The corpora cavernosa could be regarded as an ideal vessel to apply Pascal’s law, which states that pressure applied to any part of an enclosed fluid at rest is transmitted equally throughout the fluid and to the walls of the containing vessel—provided that there is no venous leakage (25). Thus, the entire venous system between Buck’s fascia and the tunica albuginea should be regarded as a single enclosed unit (15). In addition, in this study 15.63% (15/96) of men exhibit return of the cavernosal blood to femoral veins, where blood return (Figure 7D) will be commensurate with arterial perfusion—in other words, an accelerated venous return from this route will ensue in case of lower body exercise. It is commonly believed that pelvic steal syndrome explains why some men experience a reduction in erection rigidity when they sustain an exercise of gluteal muscles, such as an attempt to stand up or change position. Does venous return contribute to this issue?

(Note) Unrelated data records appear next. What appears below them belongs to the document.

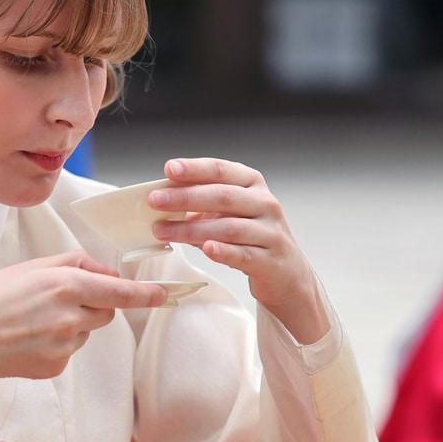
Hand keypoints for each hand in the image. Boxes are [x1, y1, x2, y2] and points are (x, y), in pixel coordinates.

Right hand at [0, 251, 165, 380]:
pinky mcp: (55, 367)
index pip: (121, 292)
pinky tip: (28, 339)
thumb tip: (107, 273)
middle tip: (57, 300)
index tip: (164, 294)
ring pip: (87, 332)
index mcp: (66, 285)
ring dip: (73, 324)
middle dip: (94, 304)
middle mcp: (70, 316)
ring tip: (34, 320)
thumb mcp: (32, 267)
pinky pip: (70, 351)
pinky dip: (57, 344)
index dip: (146, 294)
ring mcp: (64, 345)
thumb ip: (75, 264)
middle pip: (106, 312)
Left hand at [148, 158, 328, 344]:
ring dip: (192, 228)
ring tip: (163, 231)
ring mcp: (270, 232)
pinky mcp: (270, 261)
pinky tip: (205, 249)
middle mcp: (265, 204)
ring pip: (229, 227)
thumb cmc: (252, 237)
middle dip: (186, 197)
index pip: (222, 171)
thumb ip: (202, 205)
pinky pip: (243, 254)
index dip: (195, 168)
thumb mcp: (230, 213)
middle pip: (223, 196)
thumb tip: (162, 200)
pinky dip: (223, 251)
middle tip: (155, 200)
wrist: (287, 273)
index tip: (169, 169)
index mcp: (253, 185)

In conventional pharmaco-cavernosography, it appears that some of the drainage channels are prone to be masked once the injected contrast medium is filled in the corpora cavernosa. With the first set of cavernosograms in this study, the entire corporal drainage veins can be clearly shown, which is informative for both surgeons and patients because it provides a detailed blueprint of the delicate venous anatomy that is necessary both for effective surgery (26) and for properly illustrating to the patient his condition. It is likely that this information is exclusively available via this method of cavernosography.

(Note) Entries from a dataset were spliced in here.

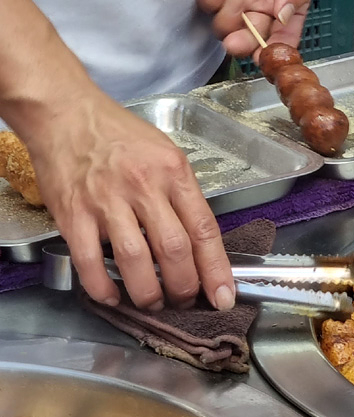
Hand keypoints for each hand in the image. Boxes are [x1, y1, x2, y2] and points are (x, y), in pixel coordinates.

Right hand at [26, 88, 235, 311]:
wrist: (67, 113)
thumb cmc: (120, 136)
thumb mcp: (167, 154)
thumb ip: (183, 195)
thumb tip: (200, 243)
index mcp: (174, 173)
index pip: (204, 230)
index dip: (216, 270)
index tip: (223, 296)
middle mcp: (144, 186)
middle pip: (174, 249)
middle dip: (184, 286)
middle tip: (184, 301)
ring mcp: (107, 201)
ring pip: (136, 259)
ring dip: (148, 292)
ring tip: (153, 302)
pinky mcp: (73, 213)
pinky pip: (90, 260)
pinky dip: (103, 286)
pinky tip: (113, 296)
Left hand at [199, 0, 325, 60]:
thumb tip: (285, 16)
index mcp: (287, 2)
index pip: (283, 37)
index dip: (275, 52)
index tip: (266, 58)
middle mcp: (260, 3)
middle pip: (250, 39)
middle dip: (243, 43)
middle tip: (237, 41)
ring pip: (225, 24)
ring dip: (227, 15)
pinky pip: (207, 2)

We can conclude that the venous drainage of the corpora cavernosa is initially via corresponding CVs, PAVs, DDV, BV and to SDV in one-third of patients. The DDV, CVs, PAVs, BV and even the SDV appear to be able to drain the sinusoidal blood of the corpora cavernosa independently. A rail-like parallel venous complex of the DDV and CVs system forms categorically between the symphysis pubis and penile hilum, rather than a single venous route. Therefore the entire penile venous system—including DDV, CVs, PAVs, BV and SDV—should be regarded as one intrinsic unit, which can only be disclosed in the first pilot set of cavernosograms. We therefore believe that pilot films should be required in pharmaco-cavernosography.
We would like to thank Benedict S. A. Murrell for his English editing, along with Ms Hsiu-Chen Lu, Nicola Chen and Luan-Hua Ho for their preparations of photos for this manuscript.
Conflicts of Interest: The authors have no conflicts of interest to declare.
Ethical Statement: It is an extension of the clinical application of an approved institutional review board of China Medical University (DMR-98-IRB-057) and all patients received informed consent.